Ncube, who is also the minister of industry and international trade in the coalition government, ousted Mutambara as the leader of the smaller faction of the MDC in 2010, but the two have since been locked in battles for the presidency of their party in court.

Ncube charges that Mugabe and Tsvangirai have "made repeated efforts to exclude myself from the process of resolving the disagreements over the new Constitution" by continually meeting Mutambara regarding the constitution-making process, "while deliberately excluding myself".

He said, for example, at the last meeting to resolve the sticking issues on the content of the draft Constitution, not only did Mugabe and Tsvangirai bring Mutambara to the meeting, they also attempted to exclude Ncube from the process by requiring that the report of the negotiators be made to the three of them, "while I was allowed to sit in the meeting as some kind of 'observer'.

"This attitude has persisted up to now," said Ncube.

Asked about Ncube's alleged exclusion, Zanu-PF spokesperson Rugare Gumbo expressed ignorance, saying: "He [Ncube] is a principal of his party. As far as we are aware he meets with his colleagues in government. Has he not drunk tea with the president at State House? I think we have seen him with the president in newspapers. The problem with some of our people is that they rush to the SADC over small issues."

Luke Tamborinyoka, Tsvangirai's spokesperson, also denied Ncube was being excluded. He said Ncube "meets with the prime minister and Mugabe as the political leadership of their respective political parties".

Tamborinyoka said Tsvangirai also meets with Mugabe and Mutambara separately because they are leaders of the government.

"There is a huge difference. I am not aware of an incident or ­occasion when Ncube has been deliberately excluded in meetings of principals when they meet as the political leadership," he said.

In his letter to Kikwete, Ncube also charges that Mugabe and Tsvangirai set the referendum date on the new Constitution without consulting him, and picked the chairs of the Zimbabwe Electoral Commission and the Zimbabwe Human Rights Commission without discussing the issue with him or his party.
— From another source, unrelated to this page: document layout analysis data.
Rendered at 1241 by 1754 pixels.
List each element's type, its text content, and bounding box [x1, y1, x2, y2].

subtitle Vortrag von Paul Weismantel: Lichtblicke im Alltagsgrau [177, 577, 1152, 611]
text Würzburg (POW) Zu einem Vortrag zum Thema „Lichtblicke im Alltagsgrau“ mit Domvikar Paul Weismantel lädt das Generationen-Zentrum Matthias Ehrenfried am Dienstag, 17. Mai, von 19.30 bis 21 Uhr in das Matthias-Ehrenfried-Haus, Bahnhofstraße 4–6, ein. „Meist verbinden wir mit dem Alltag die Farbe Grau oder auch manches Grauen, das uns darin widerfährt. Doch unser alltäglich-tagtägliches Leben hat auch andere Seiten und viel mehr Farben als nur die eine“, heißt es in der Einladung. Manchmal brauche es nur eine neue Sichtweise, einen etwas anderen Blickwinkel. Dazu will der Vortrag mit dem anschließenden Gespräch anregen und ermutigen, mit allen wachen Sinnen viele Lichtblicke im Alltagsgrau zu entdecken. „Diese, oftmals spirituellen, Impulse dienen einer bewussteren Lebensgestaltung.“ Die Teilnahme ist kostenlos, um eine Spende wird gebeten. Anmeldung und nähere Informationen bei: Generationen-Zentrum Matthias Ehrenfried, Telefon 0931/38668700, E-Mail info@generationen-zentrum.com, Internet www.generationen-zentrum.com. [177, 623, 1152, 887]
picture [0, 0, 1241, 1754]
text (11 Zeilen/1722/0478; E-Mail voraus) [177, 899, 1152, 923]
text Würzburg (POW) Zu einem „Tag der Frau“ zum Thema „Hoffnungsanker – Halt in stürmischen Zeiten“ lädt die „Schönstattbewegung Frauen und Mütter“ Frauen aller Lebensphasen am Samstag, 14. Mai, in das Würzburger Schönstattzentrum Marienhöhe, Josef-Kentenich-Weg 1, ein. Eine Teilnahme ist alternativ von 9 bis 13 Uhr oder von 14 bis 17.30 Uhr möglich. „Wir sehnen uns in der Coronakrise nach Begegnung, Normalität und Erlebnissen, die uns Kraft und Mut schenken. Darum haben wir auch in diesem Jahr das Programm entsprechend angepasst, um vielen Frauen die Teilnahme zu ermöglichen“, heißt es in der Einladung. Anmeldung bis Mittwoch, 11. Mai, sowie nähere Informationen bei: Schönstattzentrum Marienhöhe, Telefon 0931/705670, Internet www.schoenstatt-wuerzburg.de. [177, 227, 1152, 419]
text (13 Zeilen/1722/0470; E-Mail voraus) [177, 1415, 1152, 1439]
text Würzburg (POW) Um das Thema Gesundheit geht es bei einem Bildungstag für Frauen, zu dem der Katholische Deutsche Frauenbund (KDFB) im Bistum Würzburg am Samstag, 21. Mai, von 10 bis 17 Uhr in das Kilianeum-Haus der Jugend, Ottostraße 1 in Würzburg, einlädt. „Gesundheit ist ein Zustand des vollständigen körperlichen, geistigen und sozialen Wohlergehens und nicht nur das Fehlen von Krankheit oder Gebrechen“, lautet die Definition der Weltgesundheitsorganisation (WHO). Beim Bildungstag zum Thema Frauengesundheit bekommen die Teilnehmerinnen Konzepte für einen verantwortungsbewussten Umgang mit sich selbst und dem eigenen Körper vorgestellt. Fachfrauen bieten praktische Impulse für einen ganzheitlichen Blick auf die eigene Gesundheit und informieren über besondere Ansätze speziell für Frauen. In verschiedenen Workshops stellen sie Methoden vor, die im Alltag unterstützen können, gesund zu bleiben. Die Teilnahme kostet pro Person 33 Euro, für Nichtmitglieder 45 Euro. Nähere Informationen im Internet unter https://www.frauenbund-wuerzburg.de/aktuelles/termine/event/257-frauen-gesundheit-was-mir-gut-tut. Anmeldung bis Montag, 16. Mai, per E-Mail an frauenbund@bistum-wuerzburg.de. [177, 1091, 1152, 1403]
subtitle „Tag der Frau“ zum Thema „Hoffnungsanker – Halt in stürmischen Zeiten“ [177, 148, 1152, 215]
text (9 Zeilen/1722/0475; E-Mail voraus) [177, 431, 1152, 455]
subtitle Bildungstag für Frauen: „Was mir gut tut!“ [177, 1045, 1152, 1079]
Ncube added that Mugabe and Tsvangirai appeared to have agreed that the elections would be held either in June or July this year — a decision he has not been party to.

He said his formation of the MDC does not believe it is feasible to hold a credible election in June or July owing not only to the legal requirements under the new Constitution and the Electoral Act, but also to the issues that are yet to be implemented as agreed upon under the Election Roadmap, including negotiating and enacting amendments to the Electoral Act to align it with the new Constitution.

Ncube said "no one can claim to know how long this process (of amending the Electoral Act)" will take, though "as long ago as January 2013 we decided that the negotiators should start negotiating those amendments".

Appealing to the SADC to intervene, Ncube said his party was concerned that the unilateral attempts to fix an election date without consulting his formation would inevitably lead to a disputed election outcome.